Comme on aime à le dire, c’est dans les pires moments que l’on découvre ses meilleurs amis. Cette affirmation colle parfaitement à la situation actuelle de l’artiste et communicant politique Souleymane Thiâ’nguel Bah qui vit présentement des heures sombres de sa vie. Hier metteur en scène, scénariste et compositeur du milieu artistique dramatique et urbain, cet homme de culture endure tout seul ses tourments d’exilé politique en France tel un bon samaritain qui se paie les foudres de son âme charitable. D’abord abandonné par sa famille politique, Thiâ’nguel fait face à une dure épreuve d’indifférence et de désolidarisation de ses confrères artistes. Situation tant alarmante que révoltante dirait-on mais triste est d’admettre l’hypocrisie inouïe et la lâcheté très révélatrice qui caractérisent la sphère artistique guinéenne.
Malgré son statut de chargé de communication du principal parti de l’opposition guinéenne, Soulay Thiâ’nguel pour les intimes a été de ceux qui enrichissent la création artistique guinéenne. De la dramaturgie à la mise en scène tout en passant par la composition, ce passionné de culture a multiplié les cordes de son arc pour viser la perfection au théâtre, à l’écriture et à la musique. A son actif, plusieurs œuvres dont les pièces ‘’Romeo et Juliette’’, ‘’Tu m’aimeras’’, ‘’Danse avec le diable’’, la réalisation de clips comme ‘’Bal poussière’’ de Degg j force 3 et ‘’Temai kha fera’’ de Soul Bang’s, l’ouvrage ‘’Les tranchantes chroniques’’ ainsi que la composition de plusieurs titres à succès dont le plus récent ‘’J’aimerais’’ du dernier album du groupe Banlieuz’art, Thiâ’nguel est le responsable politique qui a le plus côtoyé et épaulé les artistes et les espaces de création guinéens.
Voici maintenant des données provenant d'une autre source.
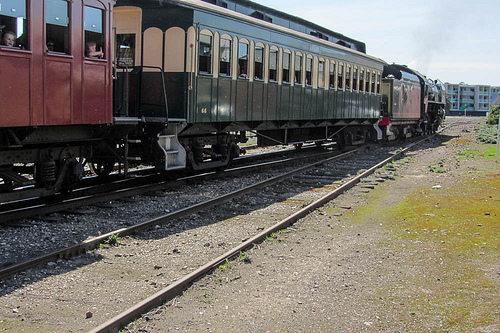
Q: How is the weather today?
A: It is clear.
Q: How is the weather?
A: It is clear.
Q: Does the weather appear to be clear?
A: Yes, it is clear.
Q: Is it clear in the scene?
A: Yes, it is clear.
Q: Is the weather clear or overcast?
A: It is clear.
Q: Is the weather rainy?
A: No, it is clear.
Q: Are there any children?
A: Yes, there are children.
Pour rappel, Souleymane Thiâ’nguel Bah a été condamné le 9 janvier dernier par contumace à la réclusion criminelle à perpétuité dans l’affaire de l’assassinat du journaliste Mohamed Koula Diallo en février 2016 au siège de l’UFDG. Impliqué ou pas dans cette affaire, Thiâ’nguel avait droit à un procès juste et équitable qui ne viole aucun principe du droit le plus élémentaire de la présomption d’innocence. Pour sauver sa peau, l’homme a été contraint de s’exiler laissant derrière lui un milieu artistique pauvre de sa plume et dépossédé de cette maîtrise scénique à la Thiâ’nguel. Le centre culturel franco guinéen devient ainsi orpheline des créations de cet astre des arts de la scène et la culture urbaine perd pour sa part le soutien indéfectible d’un de ses meilleurs partisans.
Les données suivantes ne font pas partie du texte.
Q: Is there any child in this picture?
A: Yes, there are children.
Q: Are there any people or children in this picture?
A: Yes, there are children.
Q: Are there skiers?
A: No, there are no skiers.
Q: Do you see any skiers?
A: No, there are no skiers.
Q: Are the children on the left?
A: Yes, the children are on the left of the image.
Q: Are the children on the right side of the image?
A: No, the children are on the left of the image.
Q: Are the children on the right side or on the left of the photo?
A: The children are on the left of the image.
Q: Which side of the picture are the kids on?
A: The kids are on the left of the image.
Que dire ou faire face à cette absence qui chagrine toute une génération d’artistes et de fans ? Ce n’est décidément pas les artistes guinéens qui répondront à cette question puisse qu’étant même incapables de s’indigner contre cette injustice à leur égard à plus forte raison militer pour son retour au bercail. Sauf trou de mémoire, l’un des rares artistes pour ne pas dire le seul à s’être révolté contre cette condamnation reste le reggaeman et désormais homme politique Elie Kamano. Ce dernier était passé dans plusieurs médias pour dénoncer cette décision de justice avant d’entamer avec d’autres journalistes des démarches auprès de l’UFDG pour savoir ce qui se faisait pour le retour de l’artiste et communicant politique. Aussi évident que cela puisse paraître, il faut réitérer à qui veut l’entendre qu’avant d’être un homme politique, Thiâ’nguel a d’abord été un homme de culture avéré et confirmé.
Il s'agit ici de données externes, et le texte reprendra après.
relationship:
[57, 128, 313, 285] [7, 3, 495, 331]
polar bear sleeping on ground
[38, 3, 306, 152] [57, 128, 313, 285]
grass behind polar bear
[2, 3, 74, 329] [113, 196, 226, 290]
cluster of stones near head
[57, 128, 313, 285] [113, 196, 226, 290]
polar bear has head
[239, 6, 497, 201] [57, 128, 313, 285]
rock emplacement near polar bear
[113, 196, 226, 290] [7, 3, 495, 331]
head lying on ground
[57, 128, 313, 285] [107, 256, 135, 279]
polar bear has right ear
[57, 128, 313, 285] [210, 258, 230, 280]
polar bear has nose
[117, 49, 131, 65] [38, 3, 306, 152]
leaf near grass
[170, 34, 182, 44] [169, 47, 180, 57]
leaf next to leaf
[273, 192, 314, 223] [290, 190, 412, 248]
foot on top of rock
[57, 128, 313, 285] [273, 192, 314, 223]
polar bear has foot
Au même titre que monsieur Bah, plusieurs autres artistes sont passés par là et continue toujours de traverser ce sombre labyrinthe. A titre d’exemple, le jeune artiste Tamsir Kartel qui s’était vu également abandonné par ses plus proches collaborateurs durant ces ennuis judiciaires. Triste réalité guinéenne ! A quoi sert donc une proximité si elle ne fait que s’élargir pendant les moments difficiles ?
Alors que des interrogations restent tournées vers ce qui entrave la culture dans son élan de développement, les attentions doivent dorénavant se tourner vers ce manque de solidarité entre artistes à la base car jamais une entité n’a réussi à briller à rang dispersé.